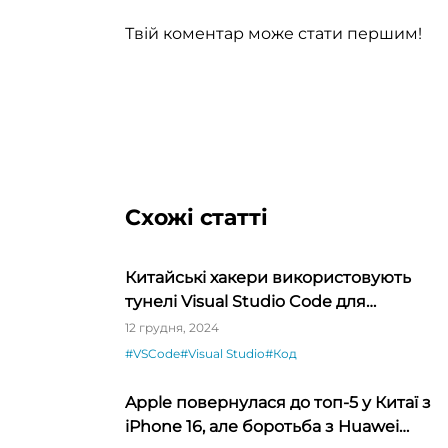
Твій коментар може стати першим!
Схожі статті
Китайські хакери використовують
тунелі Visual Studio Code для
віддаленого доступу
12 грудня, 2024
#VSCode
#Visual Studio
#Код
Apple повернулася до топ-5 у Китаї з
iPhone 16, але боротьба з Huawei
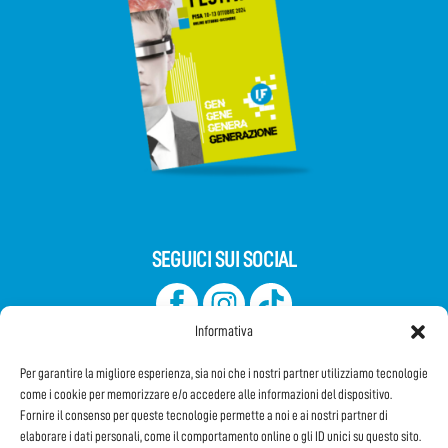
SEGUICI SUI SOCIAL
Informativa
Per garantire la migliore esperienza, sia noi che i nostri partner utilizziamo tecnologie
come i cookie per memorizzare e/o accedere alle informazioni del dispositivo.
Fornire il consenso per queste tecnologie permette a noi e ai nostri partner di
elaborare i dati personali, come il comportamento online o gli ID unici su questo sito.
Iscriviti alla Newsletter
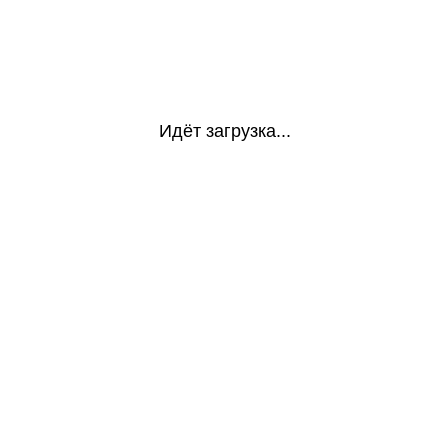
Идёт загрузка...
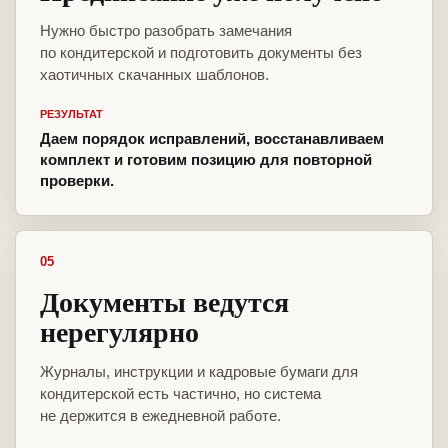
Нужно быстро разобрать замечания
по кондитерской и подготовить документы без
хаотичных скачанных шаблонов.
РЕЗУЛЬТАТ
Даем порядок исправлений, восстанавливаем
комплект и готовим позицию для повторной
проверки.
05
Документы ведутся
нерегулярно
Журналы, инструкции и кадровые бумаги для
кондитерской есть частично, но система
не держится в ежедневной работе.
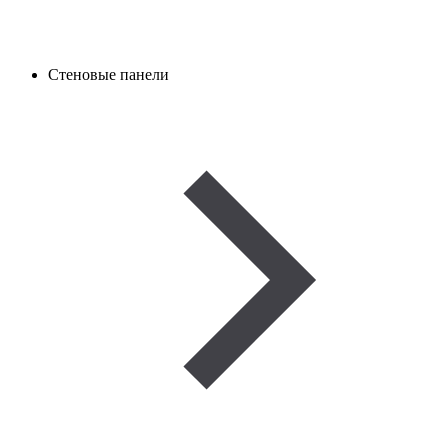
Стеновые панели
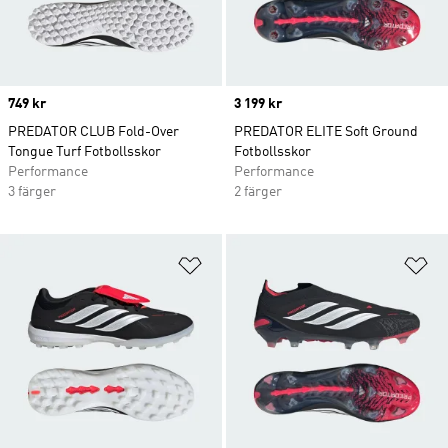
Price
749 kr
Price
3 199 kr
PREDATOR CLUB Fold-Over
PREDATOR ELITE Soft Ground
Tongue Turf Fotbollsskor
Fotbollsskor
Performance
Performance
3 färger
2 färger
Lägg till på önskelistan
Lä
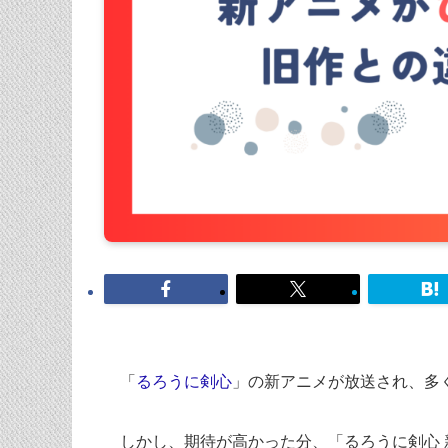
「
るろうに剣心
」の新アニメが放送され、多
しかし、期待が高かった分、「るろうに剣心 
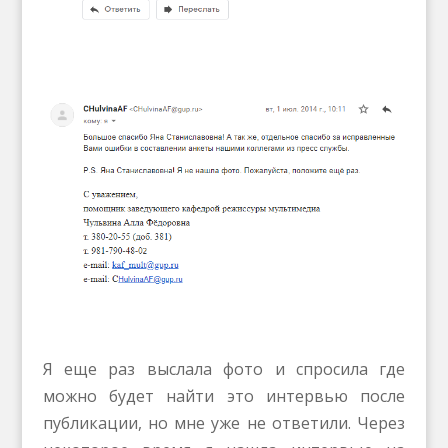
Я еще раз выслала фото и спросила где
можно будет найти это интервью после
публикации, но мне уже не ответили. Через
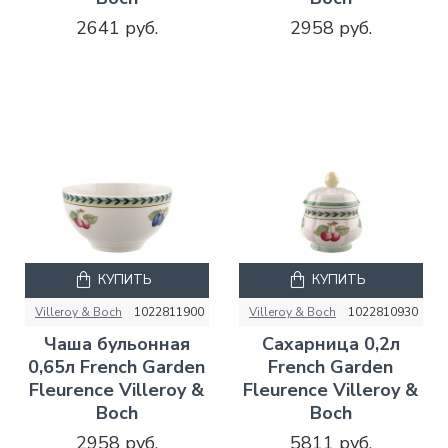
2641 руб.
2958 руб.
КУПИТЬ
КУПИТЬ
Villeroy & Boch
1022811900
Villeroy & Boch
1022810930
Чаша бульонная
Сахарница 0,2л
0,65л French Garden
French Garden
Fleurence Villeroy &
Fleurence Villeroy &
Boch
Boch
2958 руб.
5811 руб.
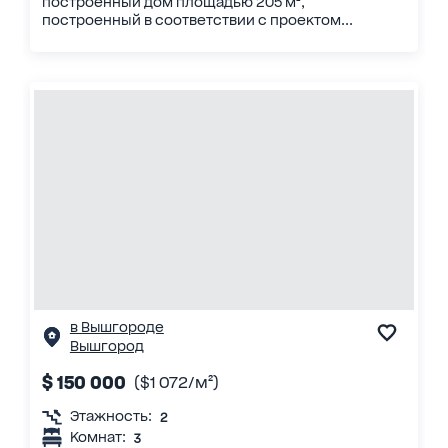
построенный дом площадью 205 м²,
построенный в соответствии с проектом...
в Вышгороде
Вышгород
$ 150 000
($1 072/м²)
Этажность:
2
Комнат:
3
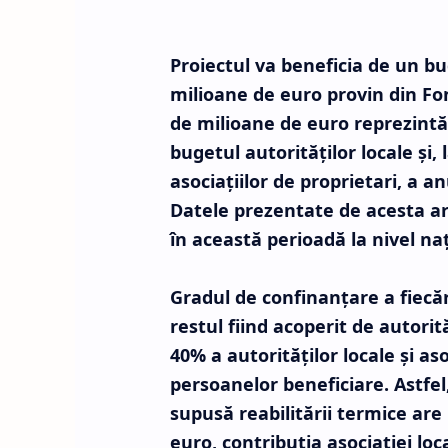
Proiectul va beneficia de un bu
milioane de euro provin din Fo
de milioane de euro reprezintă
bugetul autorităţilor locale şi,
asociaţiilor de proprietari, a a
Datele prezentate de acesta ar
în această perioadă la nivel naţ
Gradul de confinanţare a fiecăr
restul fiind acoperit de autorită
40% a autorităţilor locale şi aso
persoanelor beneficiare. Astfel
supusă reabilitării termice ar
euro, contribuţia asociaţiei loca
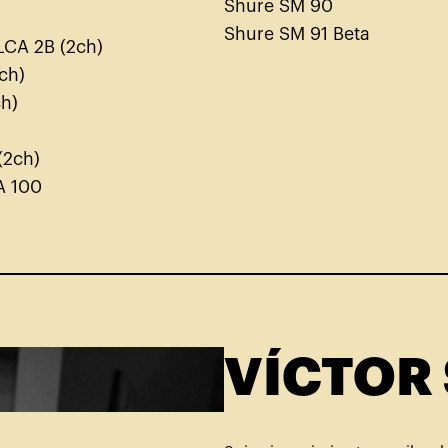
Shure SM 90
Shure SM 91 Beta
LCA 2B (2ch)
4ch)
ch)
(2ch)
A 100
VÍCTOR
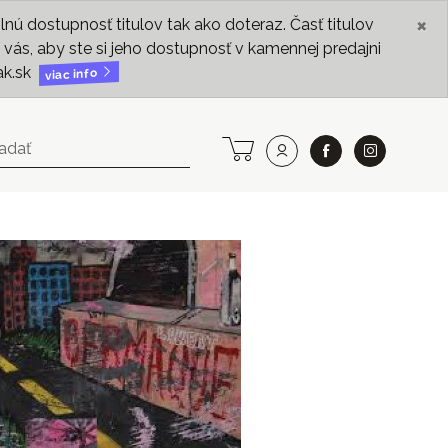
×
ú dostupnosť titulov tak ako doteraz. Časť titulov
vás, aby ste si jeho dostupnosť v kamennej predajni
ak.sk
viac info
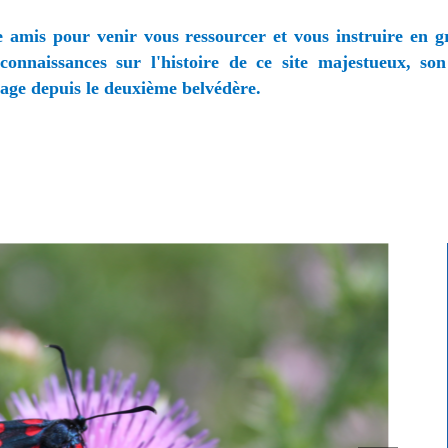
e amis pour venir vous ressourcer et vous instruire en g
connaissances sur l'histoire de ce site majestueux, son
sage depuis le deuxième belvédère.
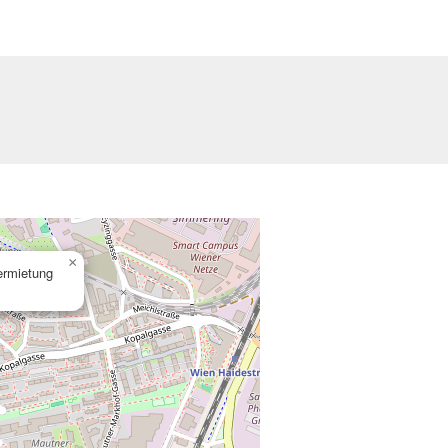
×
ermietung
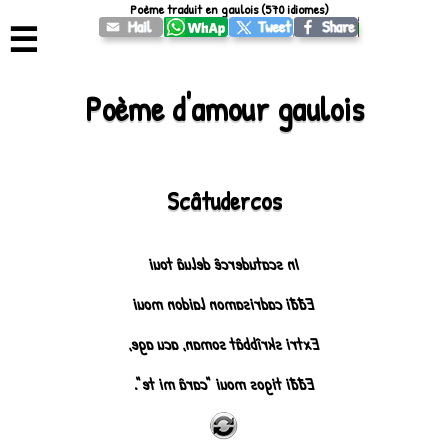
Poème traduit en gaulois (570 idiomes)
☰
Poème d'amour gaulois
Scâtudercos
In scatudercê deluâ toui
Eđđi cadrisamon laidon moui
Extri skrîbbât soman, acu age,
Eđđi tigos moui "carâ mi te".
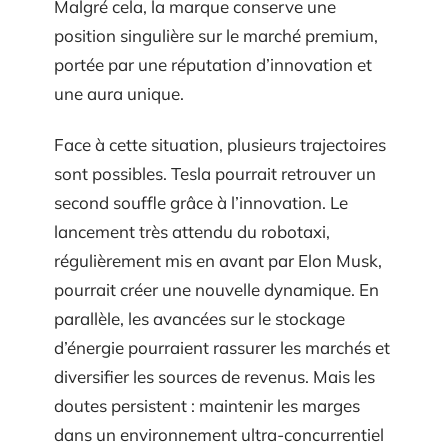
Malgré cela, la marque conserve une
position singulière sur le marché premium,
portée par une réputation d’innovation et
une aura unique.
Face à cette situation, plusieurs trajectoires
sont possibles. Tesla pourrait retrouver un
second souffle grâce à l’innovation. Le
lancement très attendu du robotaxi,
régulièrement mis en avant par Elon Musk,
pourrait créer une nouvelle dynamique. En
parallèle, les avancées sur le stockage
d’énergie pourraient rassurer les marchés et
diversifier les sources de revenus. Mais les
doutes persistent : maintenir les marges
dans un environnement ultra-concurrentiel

+---+

**About this exercise**
The lines you need are those containing "tecnologie"; find them in the records and copy them.

**Exercise solution**
Per garantire la migliore esperienza, sia noi che i nostri partner utilizziamo tecnologie
Fornire il consenso per queste tecnologie permette a noi e ai nostri partner di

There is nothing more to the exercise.